We were fully prepared to take state Rep. Mike Kuglitsch to task. The New Berlin Republican introduced a bill last week that would keep all University of Wisconsin research activities secret until the research is published. The key word is all.

Rep. Stephen Nass, R-Whitewater, said he would not bring the measure to a vote in the Assembly colleges committee because open records laws already exempt draft research materials that would reveal trade secrets. The law also allows universities to keep records secret if officials feel the harm from releasing them outweighs the public's right to know.

It is a big deal. UW-Madison faculty hold more scientific patents than any other public university in the country, according to the website of the University Research Park, which partners with UW to conduct research in biotechnology and other developing fields. Millions are spent on research and the UW takes proprietary information seriously.

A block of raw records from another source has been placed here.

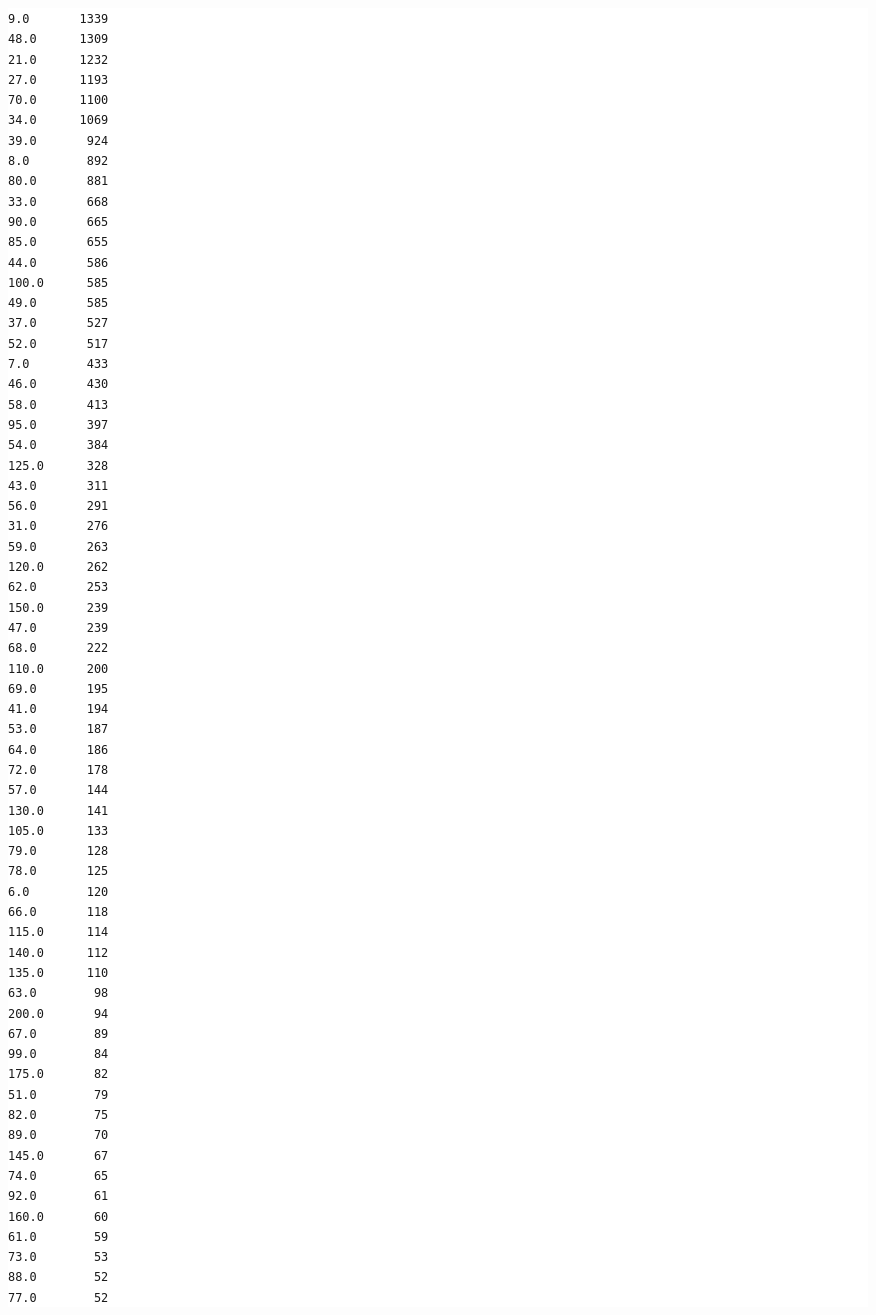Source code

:     9.0       1339
    48.0      1309
    21.0      1232
    27.0      1193
    70.0      1100
    34.0      1069
    39.0       924
    8.0        892
    80.0       881
    33.0       668
    90.0       665
    85.0       655
    44.0       586
    100.0      585
    49.0       585
    37.0       527
    52.0       517
    7.0        433
    46.0       430
    58.0       413
    95.0       397
    54.0       384
    125.0      328
    43.0       311
    56.0       291
    31.0       276
    59.0       263
    120.0      262
    62.0       253
    150.0      239
    47.0       239
    68.0       222
    110.0      200
    69.0       195
    41.0       194
    53.0       187
    64.0       186
    72.0       178
    57.0       144
    130.0      141
    105.0      133
    79.0       128
    78.0       125
    6.0        120
    66.0       118
    115.0      114
    140.0      112
    135.0      110
    63.0        98
    200.0       94
    67.0        89
    99.0        84
    175.0       82
    51.0        79
    82.0        75
    89.0        70
    145.0       67
    74.0        65
    92.0        61
    160.0       60
    61.0        59
    73.0        53
    88.0        52
    77.0        52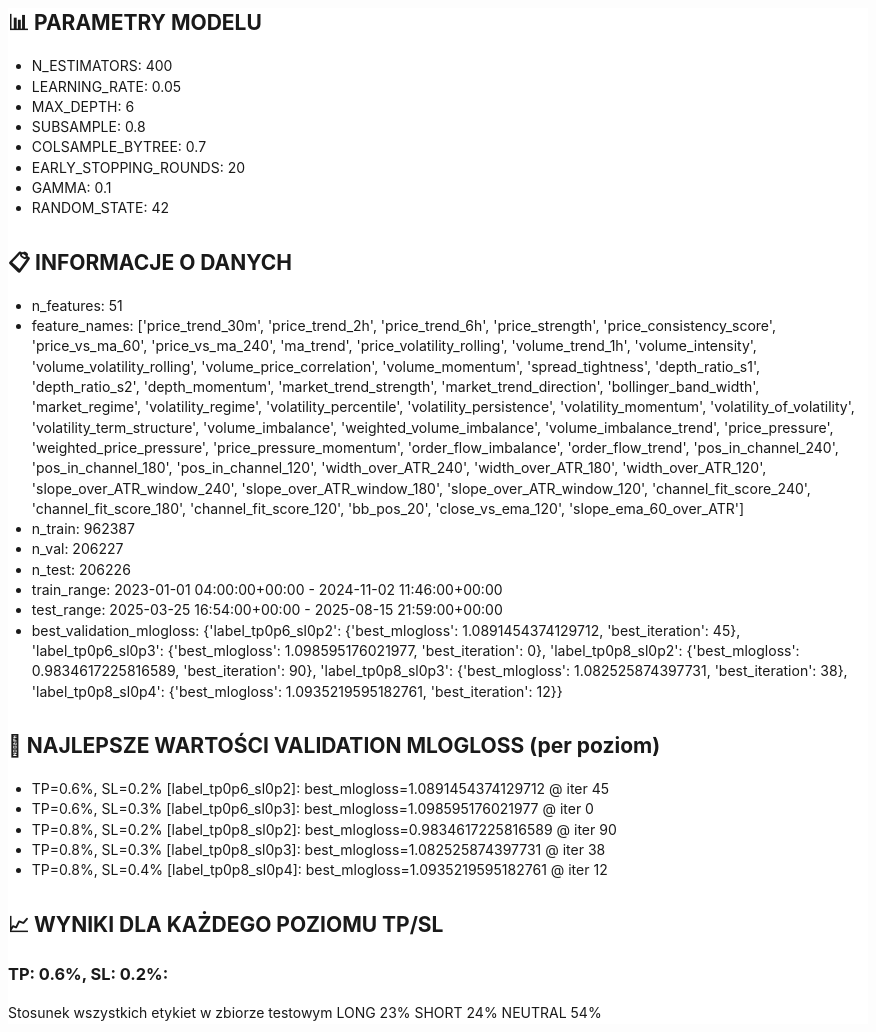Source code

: ## 📊 PARAMETRY MODELU
- N_ESTIMATORS: 400
- LEARNING_RATE: 0.05
- MAX_DEPTH: 6
- SUBSAMPLE: 0.8
- COLSAMPLE_BYTREE: 0.7
- EARLY_STOPPING_ROUNDS: 20
- GAMMA: 0.1
- RANDOM_STATE: 42

## 📋 INFORMACJE O DANYCH
- n_features: 51
- feature_names: ['price_trend_30m', 'price_trend_2h', 'price_trend_6h', 'price_strength', 'price_consistency_score', 'price_vs_ma_60', 'price_vs_ma_240', 'ma_trend', 'price_volatility_rolling', 'volume_trend_1h', 'volume_intensity', 'volume_volatility_rolling', 'volume_price_correlation', 'volume_momentum', 'spread_tightness', 'depth_ratio_s1', 'depth_ratio_s2', 'depth_momentum', 'market_trend_strength', 'market_trend_direction', 'bollinger_band_width', 'market_regime', 'volatility_regime', 'volatility_percentile', 'volatility_persistence', 'volatility_momentum', 'volatility_of_volatility', 'volatility_term_structure', 'volume_imbalance', 'weighted_volume_imbalance', 'volume_imbalance_trend', 'price_pressure', 'weighted_price_pressure', 'price_pressure_momentum', 'order_flow_imbalance', 'order_flow_trend', 'pos_in_channel_240', 'pos_in_channel_180', 'pos_in_channel_120', 'width_over_ATR_240', 'width_over_ATR_180', 'width_over_ATR_120', 'slope_over_ATR_window_240', 'slope_over_ATR_window_180', 'slope_over_ATR_window_120', 'channel_fit_score_240', 'channel_fit_score_180', 'channel_fit_score_120', 'bb_pos_20', 'close_vs_ema_120', 'slope_ema_60_over_ATR']
- n_train: 962387
- n_val: 206227
- n_test: 206226
- train_range: 2023-01-01 04:00:00+00:00 - 2024-11-02 11:46:00+00:00
- test_range: 2025-03-25 16:54:00+00:00 - 2025-08-15 21:59:00+00:00
- best_validation_mlogloss: {'label_tp0p6_sl0p2': {'best_mlogloss': 1.0891454374129712, 'best_iteration': 45}, 'label_tp0p6_sl0p3': {'best_mlogloss': 1.098595176021977, 'best_iteration': 0}, 'label_tp0p8_sl0p2': {'best_mlogloss': 0.9834617225816589, 'best_iteration': 90}, 'label_tp0p8_sl0p3': {'best_mlogloss': 1.082525874397731, 'best_iteration': 38}, 'label_tp0p8_sl0p4': {'best_mlogloss': 1.0935219595182761, 'best_iteration': 12}}

## 🔎 NAJLEPSZE WARTOŚCI VALIDATION MLOGLOSS (per poziom)
- TP=0.6%, SL=0.2% [label_tp0p6_sl0p2]: best_mlogloss=1.0891454374129712 @ iter 45
- TP=0.6%, SL=0.3% [label_tp0p6_sl0p3]: best_mlogloss=1.098595176021977 @ iter 0
- TP=0.8%, SL=0.2% [label_tp0p8_sl0p2]: best_mlogloss=0.9834617225816589 @ iter 90
- TP=0.8%, SL=0.3% [label_tp0p8_sl0p3]: best_mlogloss=1.082525874397731 @ iter 38
- TP=0.8%, SL=0.4% [label_tp0p8_sl0p4]: best_mlogloss=1.0935219595182761 @ iter 12

## 📈 WYNIKI DLA KAŻDEGO POZIOMU TP/SL

### TP: 0.6%, SL: 0.2%:
Stosunek wszystkich etykiet w zbiorze testowym
LONG 23%
SHORT 24%
NEUTRAL 54%
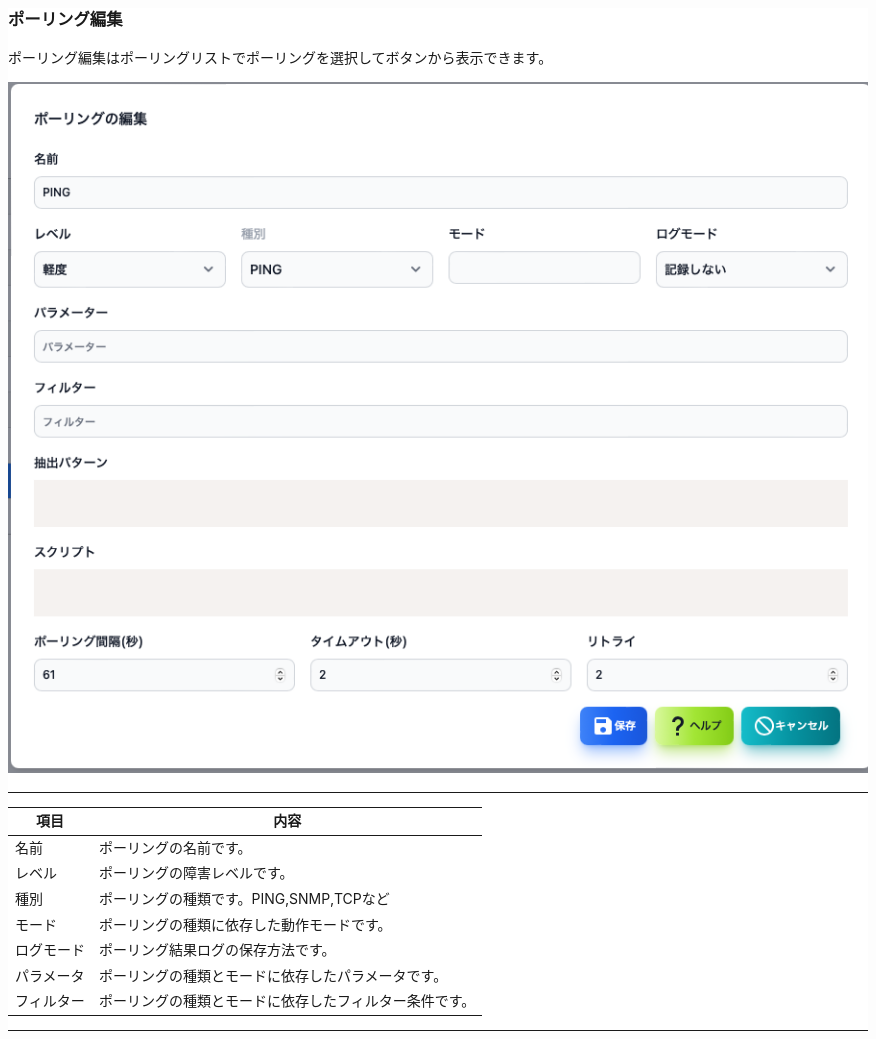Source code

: ### ポーリング編集
ポーリング編集はポーリングリストでポーリングを選択してボタンから表示できます。

![h:400 center](./images/ja/2023-12-02_05-36-35.png)

---

|項目|内容|
|----|----|
|名前|ポーリングの名前です。|
|レベル|ポーリングの障害レベルです。|
|種別|ポーリングの種類です。PING,SNMP,TCPなど|
|モード|ポーリングの種類に依存した動作モードです。|
|ログモード|ポーリング結果ログの保存方法です。|
|パラメータ|ポーリングの種類とモードに依存したパラメータです。|
|フィルター|ポーリングの種類とモードに依存したフィルター条件です。|

---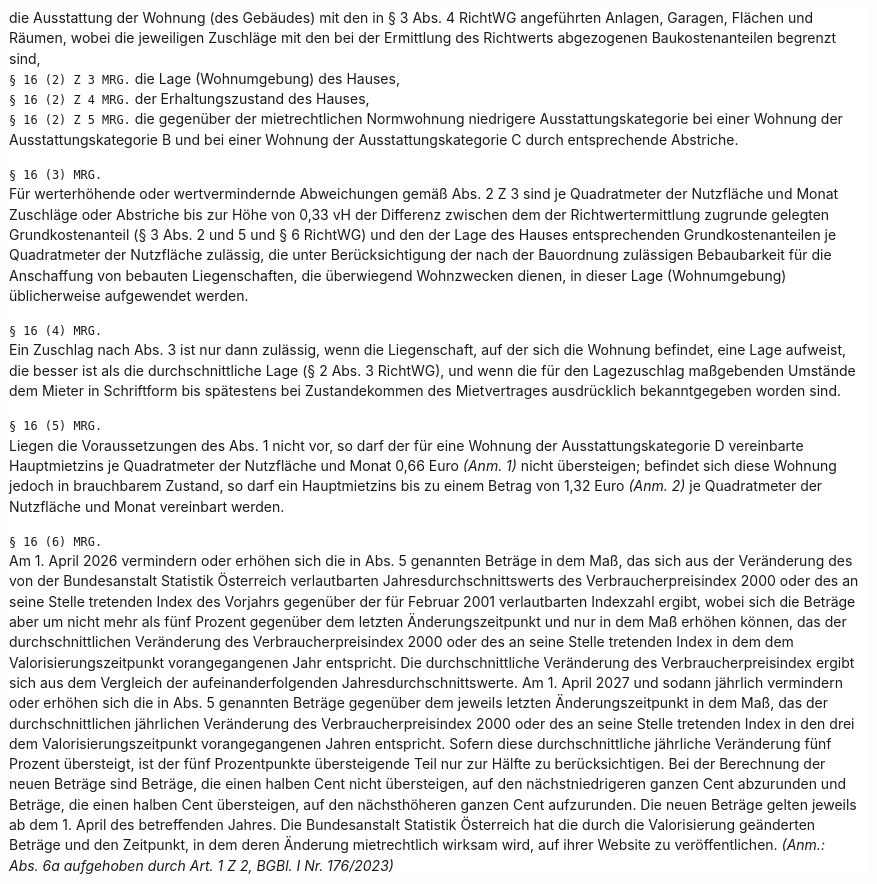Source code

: die Ausstattung der Wohnung (des Gebäudes) mit den in § 3 Abs. 4 RichtWG angeführten Anlagen, Garagen, Flächen und Räumen, wobei die jeweiligen Zuschläge mit den bei der Ermittlung des Richtwerts abgezogenen Baukostenanteilen begrenzt sind,  
`§ 16 (2) Z 3 MRG.`
die Lage (Wohnumgebung) des Hauses,  
`§ 16 (2) Z 4 MRG.`
der Erhaltungszustand des Hauses,  
`§ 16 (2) Z 5 MRG.`
die gegenüber der mietrechtlichen Normwohnung niedrigere Ausstattungskategorie bei einer Wohnung der Ausstattungskategorie B und bei einer Wohnung der Ausstattungskategorie C durch entsprechende Abstriche.

`§ 16 (3) MRG.`  
Für werterhöhende oder wertvermindernde Abweichungen gemäß Abs. 2 Z 3 sind je Quadratmeter der Nutzfläche und Monat Zuschläge oder Abstriche bis zur Höhe von 0,33 vH der Differenz zwischen dem der Richtwertermittlung zugrunde gelegten Grundkostenanteil (§ 3 Abs. 2 und 5 und § 6 RichtWG) und den der Lage des Hauses entsprechenden Grundkostenanteilen je Quadratmeter der Nutzfläche zulässig, die unter Berücksichtigung der nach der Bauordnung zulässigen Bebaubarkeit für die Anschaffung von bebauten Liegenschaften, die überwiegend Wohnzwecken dienen, in dieser Lage (Wohnumgebung) üblicherweise aufgewendet werden.

`§ 16 (4) MRG.`  
Ein Zuschlag nach Abs. 3 ist nur dann zulässig, wenn die Liegenschaft, auf der sich die Wohnung befindet, eine Lage aufweist, die besser ist als die durchschnittliche Lage (§ 2 Abs. 3 RichtWG), und wenn die für den Lagezuschlag maßgebenden Umstände dem Mieter in Schriftform bis spätestens bei Zustandekommen des Mietvertrages ausdrücklich bekanntgegeben worden sind.

`§ 16 (5) MRG.`  
Liegen die Voraussetzungen des Abs. 1 nicht vor, so darf der für eine Wohnung der Ausstattungskategorie D vereinbarte Hauptmietzins je Quadratmeter der Nutzfläche und Monat 0,66 Euro *(Anm. 1)* nicht übersteigen; befindet sich diese Wohnung jedoch in brauchbarem Zustand, so darf ein Hauptmietzins bis zu einem Betrag von 1,32 Euro *(Anm. 2)* je Quadratmeter der Nutzfläche und Monat vereinbart werden.

`§ 16 (6) MRG.`  
Am 1. April 2026 vermindern oder erhöhen sich die in Abs. 5 genannten Beträge in dem Maß, das sich aus der Veränderung des von der Bundesanstalt Statistik Österreich verlautbarten Jahresdurchschnittswerts des Verbraucherpreisindex 2000 oder des an seine Stelle tretenden Index des Vorjahrs gegenüber der für Februar 2001 verlautbarten Indexzahl ergibt, wobei sich die Beträge aber um nicht mehr als fünf Prozent gegenüber dem letzten Änderungszeitpunkt und nur in dem Maß erhöhen können, das der durchschnittlichen Veränderung des Verbraucherpreisindex 2000 oder des an seine Stelle tretenden Index in dem dem Valorisierungszeitpunkt vorangegangenen Jahr entspricht. Die durchschnittliche Veränderung des Verbraucherpreisindex ergibt sich aus dem Vergleich der aufeinanderfolgenden Jahresdurchschnittswerte. Am 1. April 2027 und sodann jährlich vermindern oder erhöhen sich die in Abs. 5 genannten Beträge gegenüber dem jeweils letzten Änderungszeitpunkt in dem Maß, das der durchschnittlichen jährlichen Veränderung des Verbraucherpreisindex 2000 oder des an seine Stelle tretenden Index in den drei dem Valorisierungszeitpunkt vorangegangenen Jahren entspricht. Sofern diese durchschnittliche jährliche Veränderung fünf Prozent übersteigt, ist der fünf Prozentpunkte übersteigende Teil nur zur Hälfte zu berücksichtigen. Bei der Berechnung der neuen Beträge sind Beträge, die einen halben Cent nicht übersteigen, auf den nächstniedrigeren ganzen Cent abzurunden und Beträge, die einen halben Cent übersteigen, auf den nächsthöheren ganzen Cent aufzurunden. Die neuen Beträge gelten jeweils ab dem 1. April des betreffenden Jahres. Die Bundesanstalt Statistik Österreich hat die durch die Valorisierung geänderten Beträge und den Zeitpunkt, in dem deren Änderung mietrechtlich wirksam wird, auf ihrer Website zu veröffentlichen.
*(Anm.: Abs. 6a aufgehoben durch Art. 1 Z 2, BGBl. I Nr. 176/2023)*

And it should. Huge money is at stake and distinguished faculty members often are drawn to centers of learning by research possibilities. Research grants fund much of the work, but tax dollars also are involved.

That means a veil of secrecy must not completely shroud university research projects. The public has a right to know - even in general terms - what the university its taxes support is doing with research dollars.

Nass, to his credit, said Kuglitsch's bill will not get a hearing as long as current exemptions in the open records law remain in effect. There is no reason to believe those provisions will go away any time soon, so it will remain incumbent on UW researchers to continue to provide some information about their award-winning research efforts.

Bill Lueders, president of the Wisconsin Freedom of Information Council, said the issue must be taken seriously and asked that media outlets "respond with indignation" to the Kuglitsch proposal. It appears that won't be necessary, unless the measure again rears its ugly head in the legislative process.

For now, thankfully, we'll chalk one up for government transparency and openness.